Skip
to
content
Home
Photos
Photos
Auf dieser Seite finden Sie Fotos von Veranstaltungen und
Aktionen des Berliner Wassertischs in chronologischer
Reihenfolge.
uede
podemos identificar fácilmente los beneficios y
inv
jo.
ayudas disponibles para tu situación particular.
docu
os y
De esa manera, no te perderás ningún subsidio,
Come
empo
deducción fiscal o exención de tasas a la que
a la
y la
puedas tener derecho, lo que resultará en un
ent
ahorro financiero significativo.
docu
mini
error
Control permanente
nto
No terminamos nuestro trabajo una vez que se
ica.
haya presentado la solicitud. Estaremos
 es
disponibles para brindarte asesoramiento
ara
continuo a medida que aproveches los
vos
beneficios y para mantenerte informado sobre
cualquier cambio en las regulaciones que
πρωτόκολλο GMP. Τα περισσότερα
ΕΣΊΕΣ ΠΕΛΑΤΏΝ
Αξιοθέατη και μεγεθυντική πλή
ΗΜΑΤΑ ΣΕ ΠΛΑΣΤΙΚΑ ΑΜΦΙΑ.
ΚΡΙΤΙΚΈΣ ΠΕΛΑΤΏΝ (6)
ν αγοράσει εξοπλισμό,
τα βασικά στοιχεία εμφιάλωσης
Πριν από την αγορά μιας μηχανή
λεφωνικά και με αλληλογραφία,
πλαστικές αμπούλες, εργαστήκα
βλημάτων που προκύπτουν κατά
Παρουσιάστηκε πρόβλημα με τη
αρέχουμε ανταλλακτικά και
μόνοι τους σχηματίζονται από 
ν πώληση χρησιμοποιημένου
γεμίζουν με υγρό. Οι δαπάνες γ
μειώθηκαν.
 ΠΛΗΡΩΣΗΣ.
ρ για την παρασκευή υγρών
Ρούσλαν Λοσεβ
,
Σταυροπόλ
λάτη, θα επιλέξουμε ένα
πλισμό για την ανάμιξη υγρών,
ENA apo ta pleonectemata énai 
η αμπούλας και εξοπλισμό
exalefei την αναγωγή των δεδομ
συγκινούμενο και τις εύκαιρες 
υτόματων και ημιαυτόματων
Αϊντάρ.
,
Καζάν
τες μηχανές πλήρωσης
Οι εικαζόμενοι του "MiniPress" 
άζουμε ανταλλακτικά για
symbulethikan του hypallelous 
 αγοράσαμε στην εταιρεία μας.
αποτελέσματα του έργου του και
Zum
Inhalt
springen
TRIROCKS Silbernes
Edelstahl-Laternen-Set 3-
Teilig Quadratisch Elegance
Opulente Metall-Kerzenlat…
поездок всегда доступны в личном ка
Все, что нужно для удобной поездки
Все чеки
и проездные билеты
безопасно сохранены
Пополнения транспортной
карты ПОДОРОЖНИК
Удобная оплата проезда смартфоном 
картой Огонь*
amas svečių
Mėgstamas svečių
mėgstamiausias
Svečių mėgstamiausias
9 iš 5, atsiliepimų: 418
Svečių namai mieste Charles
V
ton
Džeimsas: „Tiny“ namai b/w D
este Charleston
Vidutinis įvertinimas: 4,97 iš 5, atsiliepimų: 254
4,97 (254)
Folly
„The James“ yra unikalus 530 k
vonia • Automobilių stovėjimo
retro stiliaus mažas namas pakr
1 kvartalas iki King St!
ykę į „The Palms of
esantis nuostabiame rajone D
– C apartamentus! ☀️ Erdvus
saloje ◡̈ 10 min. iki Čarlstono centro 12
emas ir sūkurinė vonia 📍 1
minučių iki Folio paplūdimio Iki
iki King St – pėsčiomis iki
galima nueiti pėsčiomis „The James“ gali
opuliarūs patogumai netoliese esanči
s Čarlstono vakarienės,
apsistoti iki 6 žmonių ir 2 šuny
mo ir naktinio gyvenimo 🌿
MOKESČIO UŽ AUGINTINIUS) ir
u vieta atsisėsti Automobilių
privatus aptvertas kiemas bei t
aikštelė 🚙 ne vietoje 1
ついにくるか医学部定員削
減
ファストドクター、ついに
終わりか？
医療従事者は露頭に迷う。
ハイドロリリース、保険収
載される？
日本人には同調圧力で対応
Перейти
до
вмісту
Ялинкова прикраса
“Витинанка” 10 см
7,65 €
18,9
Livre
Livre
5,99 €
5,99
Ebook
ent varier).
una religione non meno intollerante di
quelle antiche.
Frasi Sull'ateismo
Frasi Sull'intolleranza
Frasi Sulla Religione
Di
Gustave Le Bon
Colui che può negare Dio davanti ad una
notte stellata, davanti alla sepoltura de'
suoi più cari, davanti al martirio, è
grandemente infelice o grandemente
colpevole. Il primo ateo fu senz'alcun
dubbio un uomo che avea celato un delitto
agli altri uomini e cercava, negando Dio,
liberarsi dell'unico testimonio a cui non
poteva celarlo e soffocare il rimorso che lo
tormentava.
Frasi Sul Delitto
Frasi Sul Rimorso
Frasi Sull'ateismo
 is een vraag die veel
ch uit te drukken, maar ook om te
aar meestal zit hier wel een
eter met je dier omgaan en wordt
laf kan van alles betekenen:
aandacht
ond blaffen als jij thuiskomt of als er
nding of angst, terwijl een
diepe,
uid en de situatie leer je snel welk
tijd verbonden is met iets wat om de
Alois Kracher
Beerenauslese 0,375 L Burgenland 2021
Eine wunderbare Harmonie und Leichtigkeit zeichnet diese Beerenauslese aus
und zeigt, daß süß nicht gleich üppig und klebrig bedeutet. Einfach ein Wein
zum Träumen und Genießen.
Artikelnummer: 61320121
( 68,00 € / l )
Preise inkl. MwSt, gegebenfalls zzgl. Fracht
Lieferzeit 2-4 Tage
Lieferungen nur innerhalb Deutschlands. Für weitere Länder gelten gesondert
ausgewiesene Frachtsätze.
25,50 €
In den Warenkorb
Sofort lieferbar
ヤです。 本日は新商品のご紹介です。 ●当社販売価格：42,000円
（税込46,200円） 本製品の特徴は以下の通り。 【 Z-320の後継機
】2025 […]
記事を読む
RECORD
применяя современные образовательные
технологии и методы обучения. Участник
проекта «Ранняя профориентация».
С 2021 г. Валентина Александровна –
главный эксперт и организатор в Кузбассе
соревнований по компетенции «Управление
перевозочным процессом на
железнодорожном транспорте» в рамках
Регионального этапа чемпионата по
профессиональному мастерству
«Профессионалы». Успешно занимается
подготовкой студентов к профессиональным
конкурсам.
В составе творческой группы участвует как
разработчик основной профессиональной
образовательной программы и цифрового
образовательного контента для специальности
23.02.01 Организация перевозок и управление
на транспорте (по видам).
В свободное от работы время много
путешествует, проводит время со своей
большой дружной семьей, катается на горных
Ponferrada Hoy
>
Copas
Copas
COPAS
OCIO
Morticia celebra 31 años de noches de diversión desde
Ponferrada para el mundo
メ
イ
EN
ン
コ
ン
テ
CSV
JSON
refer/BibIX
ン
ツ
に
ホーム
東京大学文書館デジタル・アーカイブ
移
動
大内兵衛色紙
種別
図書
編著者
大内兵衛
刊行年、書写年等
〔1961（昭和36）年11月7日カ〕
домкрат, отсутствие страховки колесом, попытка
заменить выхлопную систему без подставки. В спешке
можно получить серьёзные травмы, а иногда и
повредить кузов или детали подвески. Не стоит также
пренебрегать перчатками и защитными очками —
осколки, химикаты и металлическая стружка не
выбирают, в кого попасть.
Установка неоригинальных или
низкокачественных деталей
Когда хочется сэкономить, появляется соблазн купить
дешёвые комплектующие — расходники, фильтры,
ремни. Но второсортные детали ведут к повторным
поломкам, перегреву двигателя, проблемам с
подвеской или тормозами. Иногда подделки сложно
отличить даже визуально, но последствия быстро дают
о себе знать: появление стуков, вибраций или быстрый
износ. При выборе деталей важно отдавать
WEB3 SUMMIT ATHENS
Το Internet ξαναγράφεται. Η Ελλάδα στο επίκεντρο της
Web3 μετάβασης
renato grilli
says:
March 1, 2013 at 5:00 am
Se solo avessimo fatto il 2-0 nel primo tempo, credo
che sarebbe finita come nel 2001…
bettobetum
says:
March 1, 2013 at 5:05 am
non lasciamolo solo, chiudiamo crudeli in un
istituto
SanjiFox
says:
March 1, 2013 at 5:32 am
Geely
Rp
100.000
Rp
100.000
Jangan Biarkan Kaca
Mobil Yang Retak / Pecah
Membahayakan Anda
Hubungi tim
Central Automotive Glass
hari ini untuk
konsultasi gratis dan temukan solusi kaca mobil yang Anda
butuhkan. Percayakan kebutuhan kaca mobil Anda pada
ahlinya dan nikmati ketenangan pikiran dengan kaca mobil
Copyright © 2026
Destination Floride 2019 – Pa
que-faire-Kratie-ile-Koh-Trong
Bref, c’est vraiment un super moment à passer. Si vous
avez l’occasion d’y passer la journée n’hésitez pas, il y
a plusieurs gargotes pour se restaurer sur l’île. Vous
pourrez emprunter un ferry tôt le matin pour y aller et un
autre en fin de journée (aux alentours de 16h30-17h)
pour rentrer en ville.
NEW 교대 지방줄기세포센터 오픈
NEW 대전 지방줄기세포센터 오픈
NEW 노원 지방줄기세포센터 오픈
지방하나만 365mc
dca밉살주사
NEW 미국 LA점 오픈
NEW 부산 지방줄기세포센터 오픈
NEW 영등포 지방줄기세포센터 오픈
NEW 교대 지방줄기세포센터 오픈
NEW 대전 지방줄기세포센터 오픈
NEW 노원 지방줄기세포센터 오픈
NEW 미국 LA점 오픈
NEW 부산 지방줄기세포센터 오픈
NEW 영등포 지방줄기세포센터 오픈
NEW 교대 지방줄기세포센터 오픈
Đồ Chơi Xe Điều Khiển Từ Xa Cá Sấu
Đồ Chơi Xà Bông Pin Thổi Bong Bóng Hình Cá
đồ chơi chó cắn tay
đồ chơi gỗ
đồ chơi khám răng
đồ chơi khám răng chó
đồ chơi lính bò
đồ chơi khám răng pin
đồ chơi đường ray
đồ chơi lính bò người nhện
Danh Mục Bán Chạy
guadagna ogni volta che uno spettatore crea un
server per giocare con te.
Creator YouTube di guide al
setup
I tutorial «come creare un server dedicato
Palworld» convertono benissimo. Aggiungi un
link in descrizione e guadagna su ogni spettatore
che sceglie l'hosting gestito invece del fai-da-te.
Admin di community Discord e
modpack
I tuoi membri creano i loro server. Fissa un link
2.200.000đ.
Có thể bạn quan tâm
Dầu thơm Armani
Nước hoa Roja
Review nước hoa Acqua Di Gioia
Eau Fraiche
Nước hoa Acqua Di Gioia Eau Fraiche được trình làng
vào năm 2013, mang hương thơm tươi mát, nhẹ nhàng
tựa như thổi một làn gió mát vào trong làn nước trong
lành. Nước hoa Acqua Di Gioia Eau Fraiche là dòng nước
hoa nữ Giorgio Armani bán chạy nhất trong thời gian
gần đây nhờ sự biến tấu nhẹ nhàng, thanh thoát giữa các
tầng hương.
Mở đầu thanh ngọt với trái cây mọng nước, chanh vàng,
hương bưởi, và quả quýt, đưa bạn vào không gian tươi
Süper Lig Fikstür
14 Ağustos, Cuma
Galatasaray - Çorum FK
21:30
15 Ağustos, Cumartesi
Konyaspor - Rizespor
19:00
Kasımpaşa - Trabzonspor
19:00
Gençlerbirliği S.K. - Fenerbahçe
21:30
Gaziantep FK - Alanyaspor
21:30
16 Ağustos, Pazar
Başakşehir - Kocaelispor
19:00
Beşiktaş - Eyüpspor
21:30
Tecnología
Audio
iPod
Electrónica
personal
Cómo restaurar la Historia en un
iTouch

**Problem requirements:** Go through the entries and filter for lines holding the word "beneficios"; copy each match.

**Answer to the exercise:**
podemos identificar fácilmente los beneficios y
beneficios y para mantenerte informado sobre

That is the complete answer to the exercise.